As the 2019 NFL draft nears, one of the Eagles most veteran players still hasn’t made a decision about his football future. 

We’ve known that 34-year-old Chris Long has been pondering retirement for a while now, but here’s what he said to the USA Today’s Jarrett Bell after a Players Coalition town hall meeting at George Mason University Arlington: 

“In March, I really wanted to play. Now, I don’t know.” 

Bell theorizes that Long is contemplating taking a pay cut, which he insinuates could be the reason for Long’s indecision. This seems unlikely to me. In March, the Eagles reportedly pushed back Long’s $2 million roster bonus until after the draft because, according to the Philadelphia Inquirer, Long felt uncomfortable taking it with an uncertain future. 

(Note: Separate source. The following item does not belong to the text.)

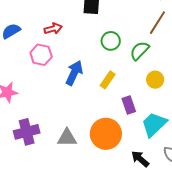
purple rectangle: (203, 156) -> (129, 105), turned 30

And Long is the guy who once gave away his entire year’s salary, so to think money is the reason he might not return just doesn’t quite add up. 

Long confirmed his decision has nothing to do with money: 

It seems far more likely Long is — as he’s said plenty of times before — making a football decision. He has said he doesn’t want to be a “locker room guy” and wants to be a contributing player. Based on his 2018 season, he still has plenty productivity left in him. 

This offseason, even though the Eagles traded Michael Bennett, they re-signed Brandon Graham and brought back Vinny Curry. Perhaps even more importantly, they signed defensive tackle Malik Jackson, who could take away third-down snaps from Long. In the last couple years, the Eagles have slid Graham or Curry inside on passing downs, but Jackson has the ability to be a three-down player next to Fletcher Cox. 

It made sense that the roster bonus was pushed back until after the draft because if the Eagles use a first- or second-round pick on a defensive end, they’re probably going to want to get that player snaps in Year 1, which would then minimize Long’s role. 

"I’m pretty undecided, but from the looks of things they’re going to make it hard for me in my favorite city,” Long said to USA Today. “We’ll see.”

Bell took that to mean something about his contract, but if I had to venture a guess, I think it probably means more about the roster. If he returns, Long is set to have a cap hit of $5.6 million in 2019, which seems like a relatively fair price. The Eagles have $24.975 million in cap space, according to the most recent public report from the NFLPA, so it’s not like they desperately need to create space. 

The Eagles begin OTAs in May, but Long said he definitely doesn’t feel like going to OTAs. They’re voluntary anyway and the Eagles have brought back players like Darren Sproles and Corey Graham well after the spring workouts. They’d likely be fine doing the same for Long if he decides he wants to come back.